MONTREAL -- Since the start of the COVID-19 pandemic, there have been theories that the virus could manifest itself in the form of a loss of taste or smell among people who have tested positive.

On Wednesday, Quebec researchers proved the theory to be true. In a study published in the Canadian Medical Association Journal, they reported that nearly two-thirds of the COVID-19 patients they analyzed experienced a full or partial loss of taste and smell, and what’s more is that among them, these symptoms tended to show up independently of those more commonly associated to the virus. 

“In a lot of patients, we saw that loss of smell is not necessarily seen with other symptoms like fever or shortness of breath or coughs,” said Dr. Alex Carignan, a medical microbiologist and infectious diseases consultant in Sherbrooke who directed the study. “A lot of people present mainly with loss of smell and sometimes other symptoms like fatigue or headaches.”

The study – which was a collaboration between the University of Sherbrooke and one of the province's integrated health and social service centres (Eastern Townships) – suggests for people who have these symptoms to be tested for the virus and tested again if their first results come back negative.

“These symptoms are really distinctive features of (COVID-19), and should certainly serve as an indication for testing,” Carignan said.

Two groups of 134 people each were analyzed through the study: one consisting of COVID-19 patients, and one of people who were sick with the flu.

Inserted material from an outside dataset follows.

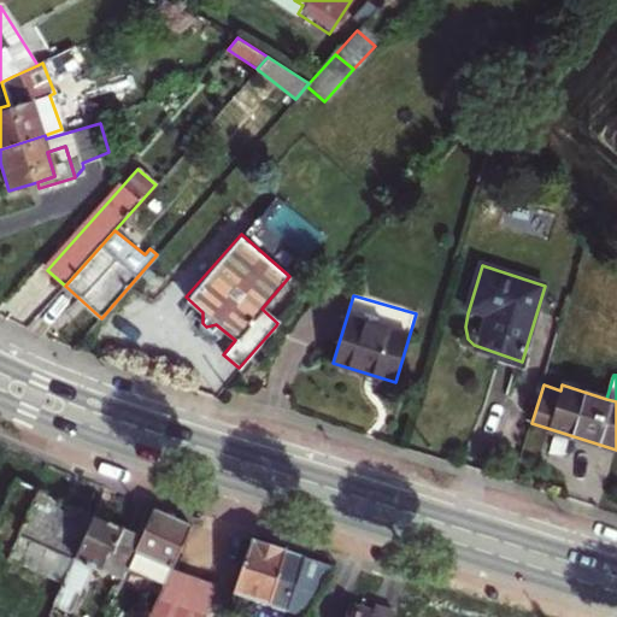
[(64,585),(97,515),(18,481),(0,519),(0,546),(12,552),(9,560),(64,585)]
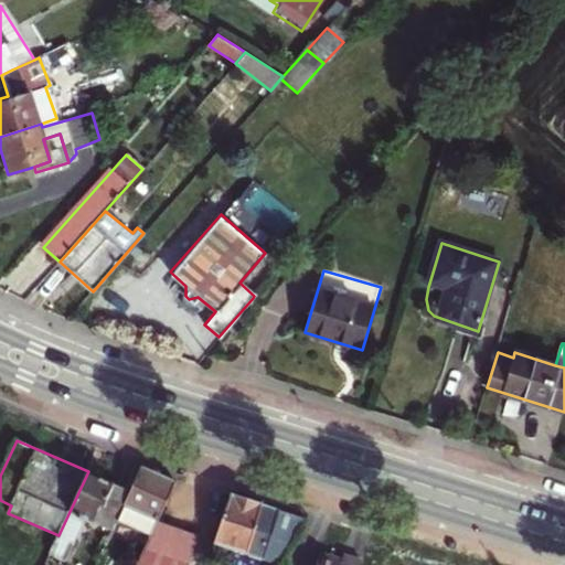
[(158,518),(177,479),(141,465),(130,489),(116,522),(149,536),(158,518)]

About 65 per cent of people from the group of COVID-19 patients reported a loss of taste and smell, compared to 8 per cent from the other.

“It was already known that with a common cold you can also have similar symptoms,” Carignan said, explaining the necessity of having a control group in the study. “But we wanted to see if it was more than what we usually see with common colds.”

The patients from the control group were mainly people who had been sick but tested negative for COVID-19 around the same time as the group who tested positive, Carignan said. 

Next up on the researchers’ to-do list is to retroactively test samples from patients who were tested for the flu in January and February – before the first reported COVID-19 case hit Sherbrooke – to see if the novel coronavirus was circulating before public health officials made the announcement. 

“We keep (samples) for a few months, so we have these samples in our lab, and I hope that other labs in Quebec still have their samples for influenza,” Carignan said. “It would be nice to try to find earlier cases than the official ones.”